Ibrahima parla francese, Aliou parla solo il Malinga, la lingua della sua terra, così Ibrahima traduce per noi. Ibrahima ed Aliou vengono dalla Guinea, hanno 17 anni, ci hanno raccontato la loro storia, della loro famiglia, ci hanno raccontato del loro viaggio verso l’Italia durato per entrambi tra i due e i tre anni. Di quanto sia stato duro il viaggio via terra, “ci siamo sentiti come pecore” ha detto Ibrahima, e ancora più duro quello per mare, su un’imbarcazione in cui erano circa 470 persone, su quella stessa imbarcazione dove dopo tanti sacrifici Ibra e Aliou si sono incontrati per la prima volta. Ci hanno raccontato dello sbarco e delle tappe fatte in Italia prima di raggiungere il CARA, della quarantena e dei controlli medici e militari a cui sono stati sottoposti. Ci hanno raccontato di come si sono sentiti vuoti e spaesati il giorno dello smistamento, perché non sapevano a che cosa sarebbero andati incontro, chi fossero le persone che erano andate a prenderli, sconosciuti che li avrebbero portati chissà dove; hanno espresso la necessità di comunicare con le loro famiglie o amici, per dire che erano in Italia e soprattutto che erano vivi.

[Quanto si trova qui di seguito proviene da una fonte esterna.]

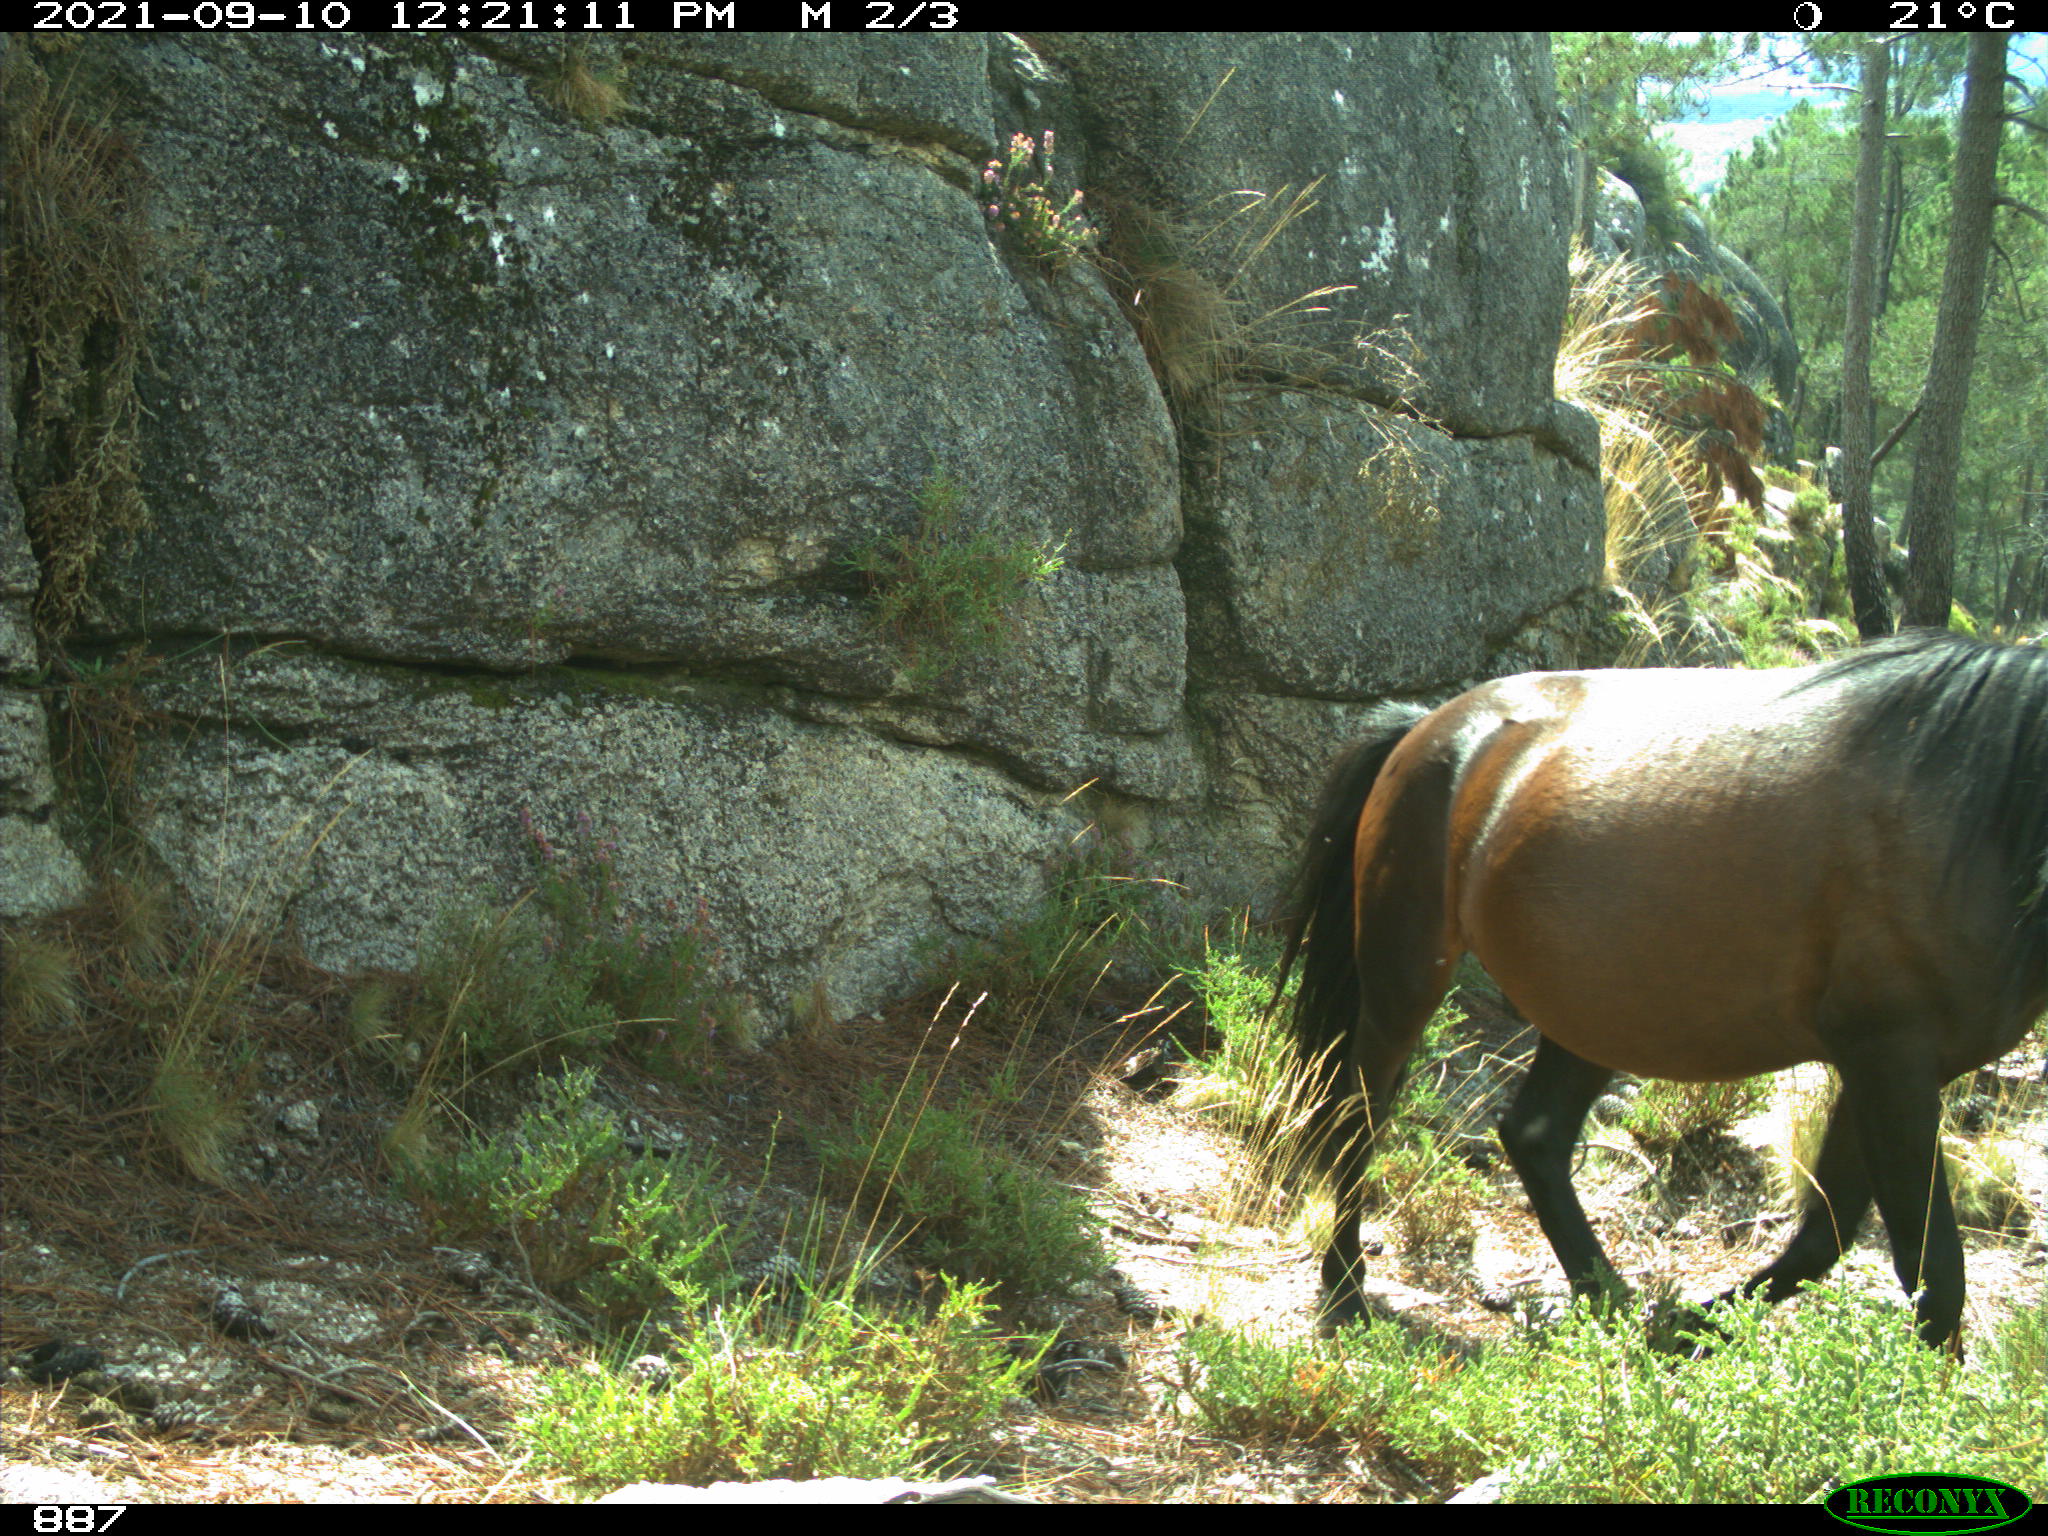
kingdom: Animalia
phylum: Chordata
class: Mammalia
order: Perissodactyla
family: Equidae
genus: Equus
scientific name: Equus caballus
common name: Horse
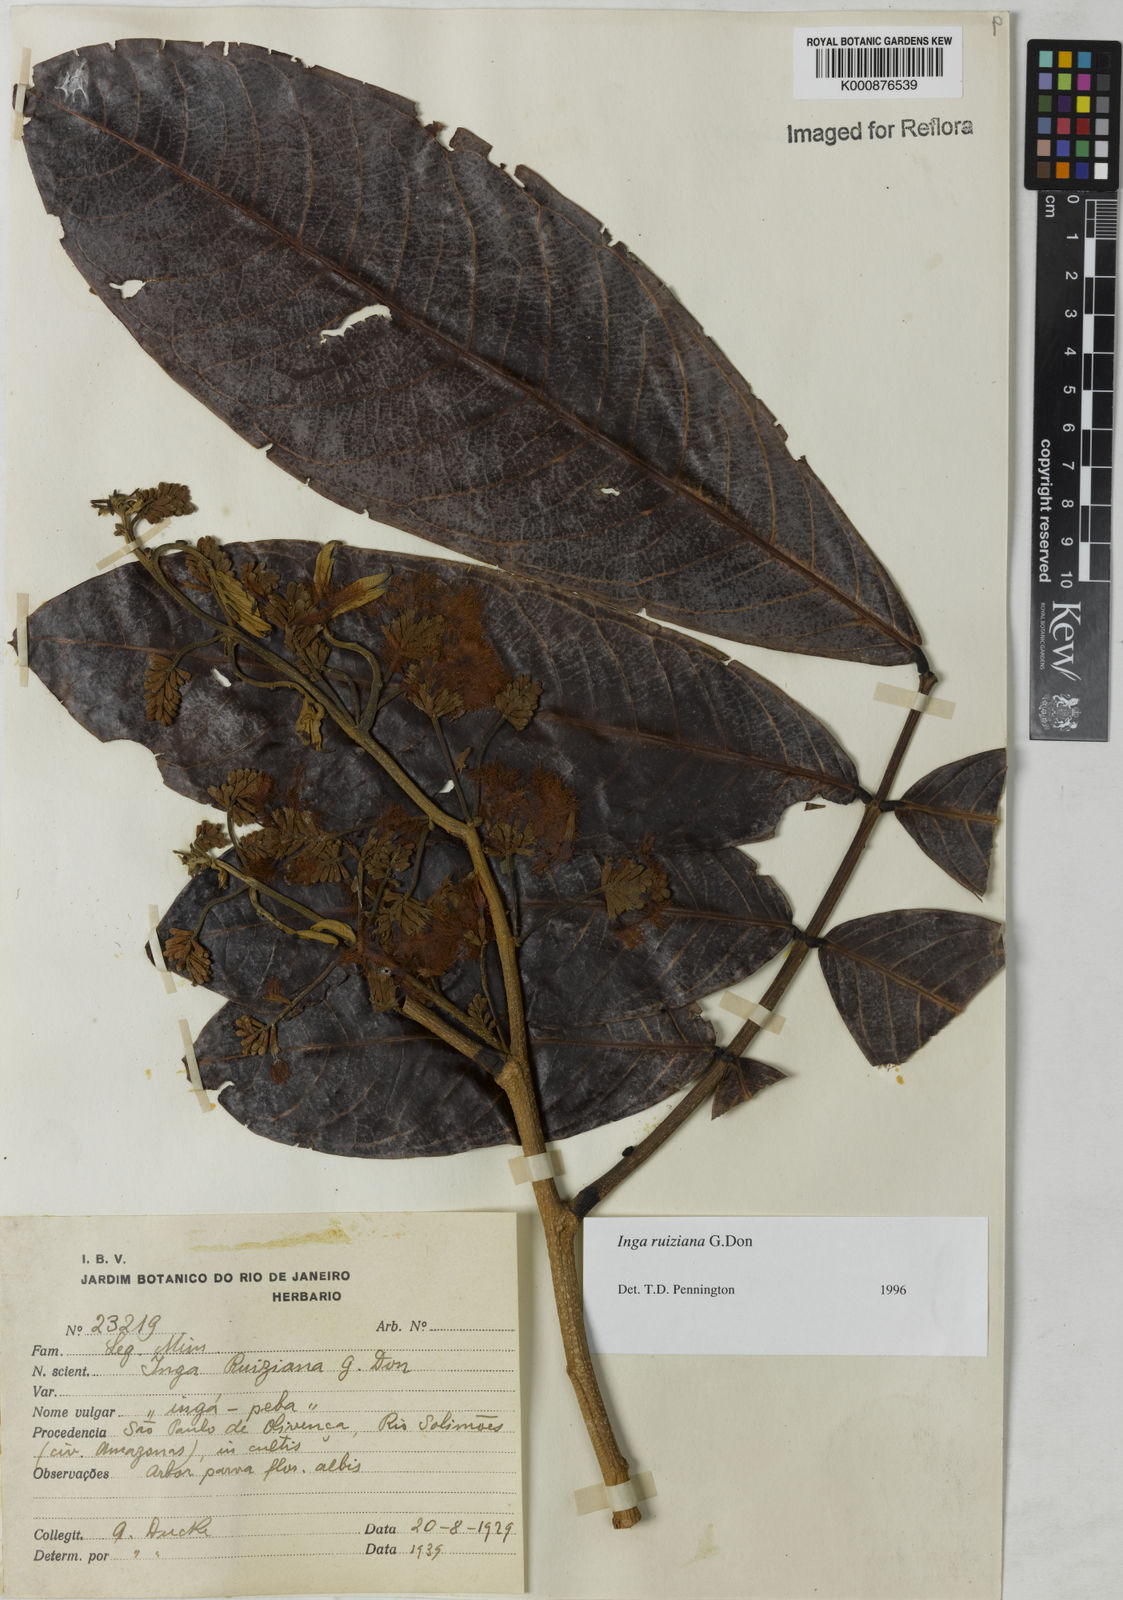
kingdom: Plantae
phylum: Tracheophyta
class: Magnoliopsida
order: Fabales
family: Fabaceae
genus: Inga
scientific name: Inga ruiziana
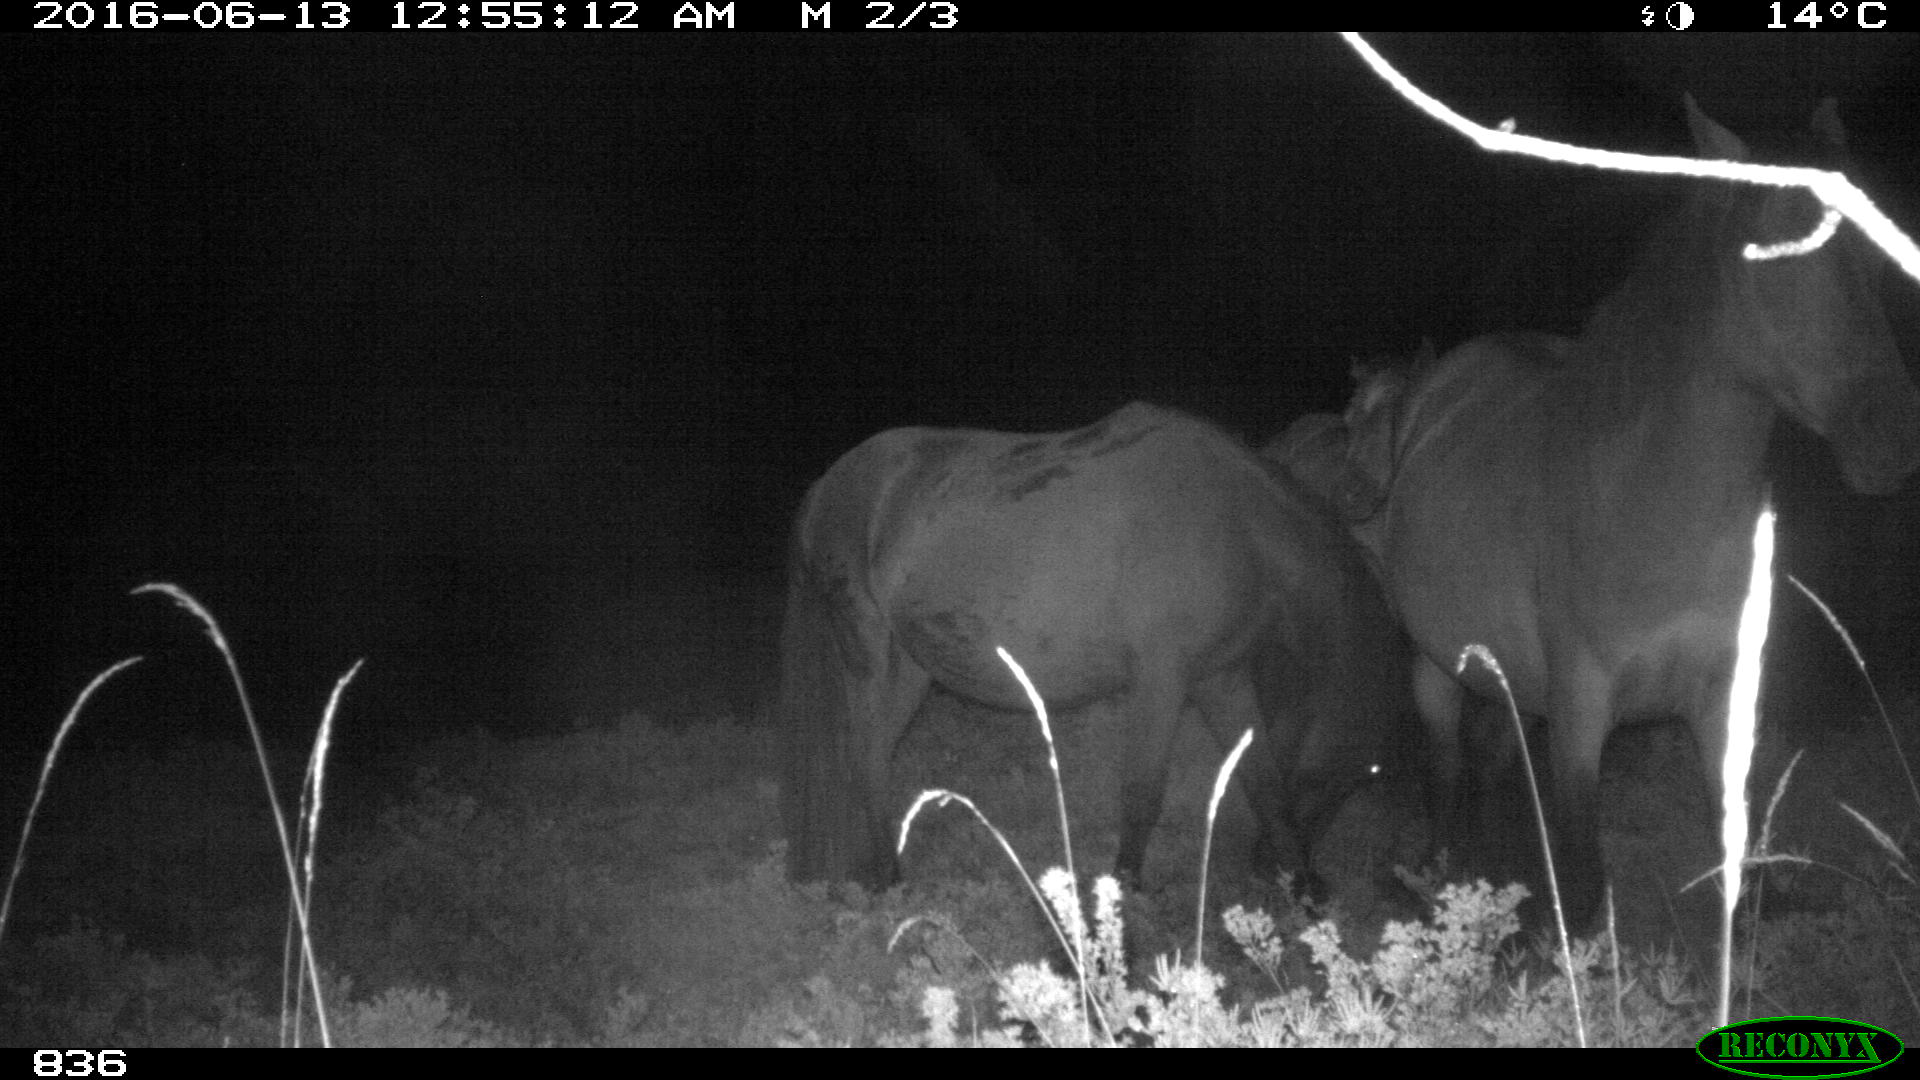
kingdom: Animalia
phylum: Chordata
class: Mammalia
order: Perissodactyla
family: Equidae
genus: Equus
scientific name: Equus caballus
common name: Horse
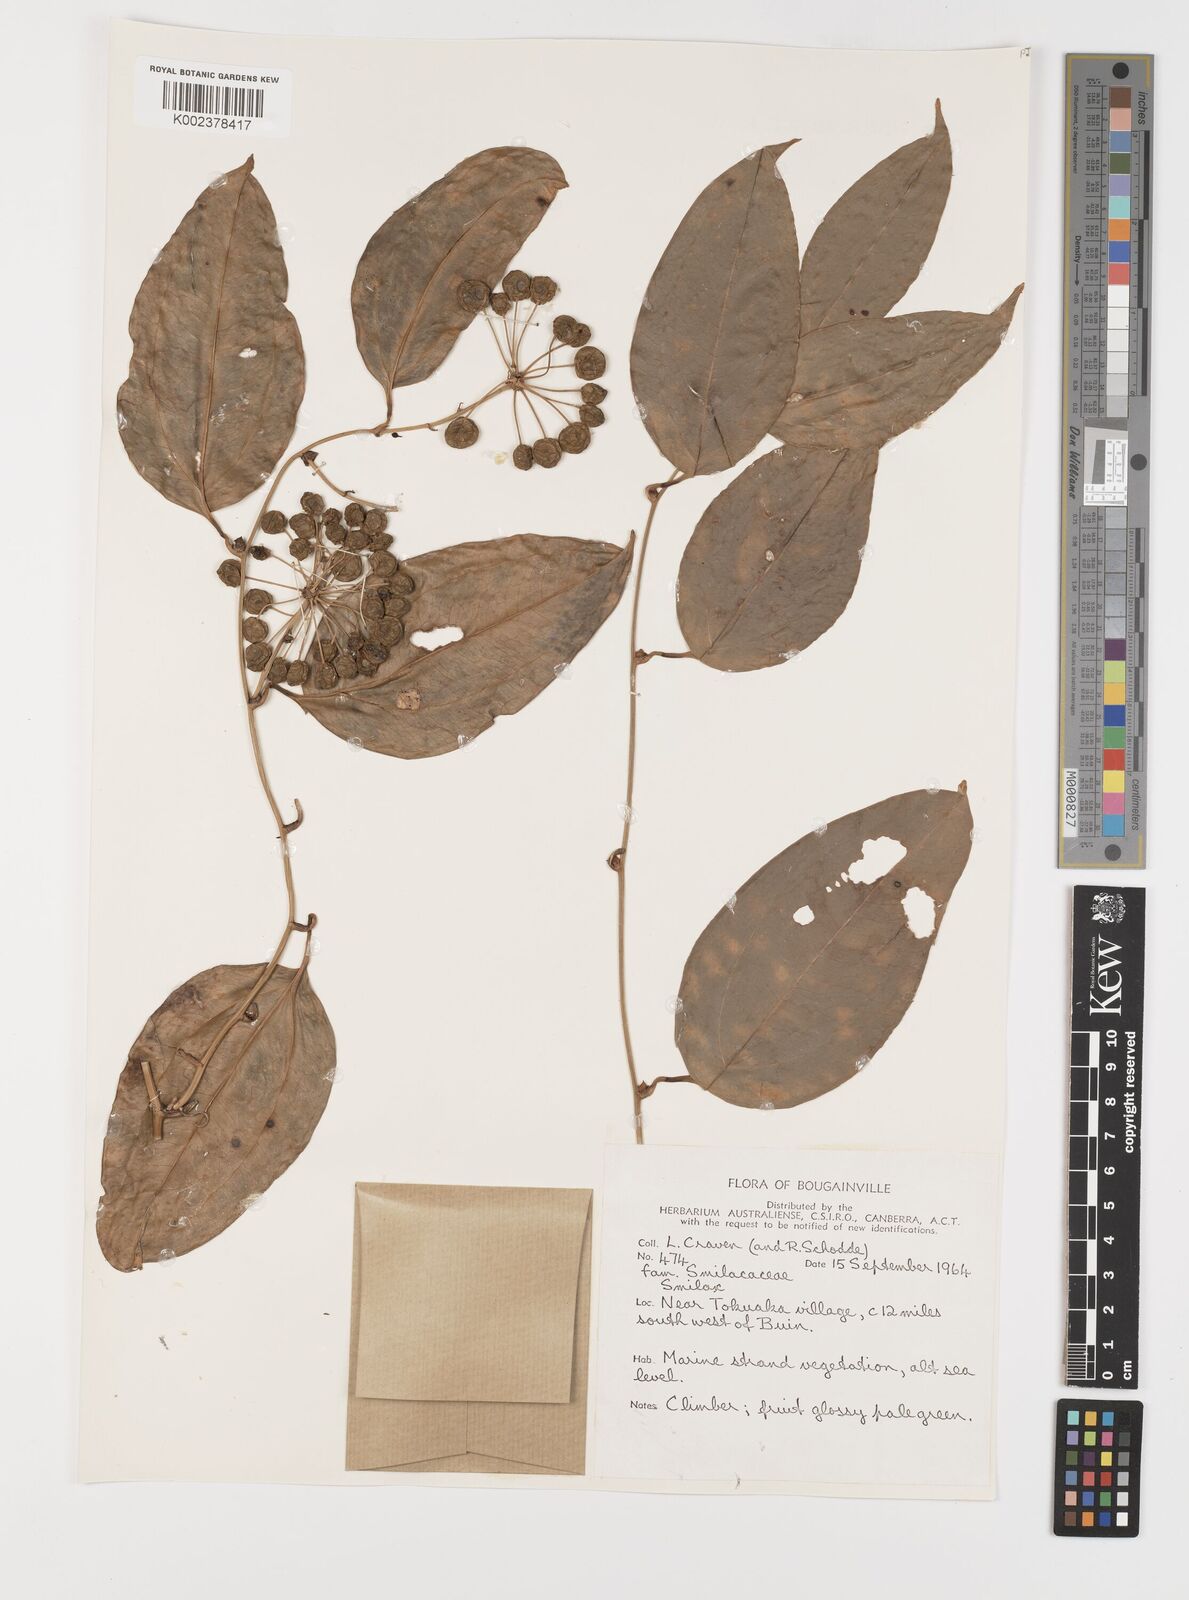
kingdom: Plantae
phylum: Tracheophyta
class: Liliopsida
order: Liliales
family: Smilacaceae
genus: Smilax
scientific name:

Aliou non sentiva nessuno da più di due mesi.
È stato un incontro duro, pieno di domande e dubbi espressi nei nostri confronti, gli è stato spiegato dove si trovano e il perché, avevano il timore di sentirsi reclusi, ancora, ma hanno poi capito che tutto ciò che faremo con loro e per loro ha come unica finalità l’inserimento nella società, una formazione alla vita che affronteranno poi in autonomia. Ci hanno parlato del loro desiderio di parlare la nostra lingua fluentemente in sei mesi, di andare a scuola e di trovare un lavoro, di ottenere i documenti per vivere in regola nel nostro paese, la voglia di visitare l’Italia. Ibrahima vorrebbe diventare dottore, Aliou non ha ben chiaro ancora che cosa vorrà essere, per il momento per lui l’importante è che gli sia garantito un futuro migliore.
Per tanti la nostra, sarà una semplice casa di periferia, per chi la vive però è posizionata proprio al CENTRO, al centro del cuore.
CasaGio guarda al futuro, ad un futuro lontano ricco di desideri, ma anche ad un futuro più vicino, quello che coinvolge ogni ragazzo che è stato o che sarà accolto.
CasaGio è una casa con vista don Bosco, sul cuore.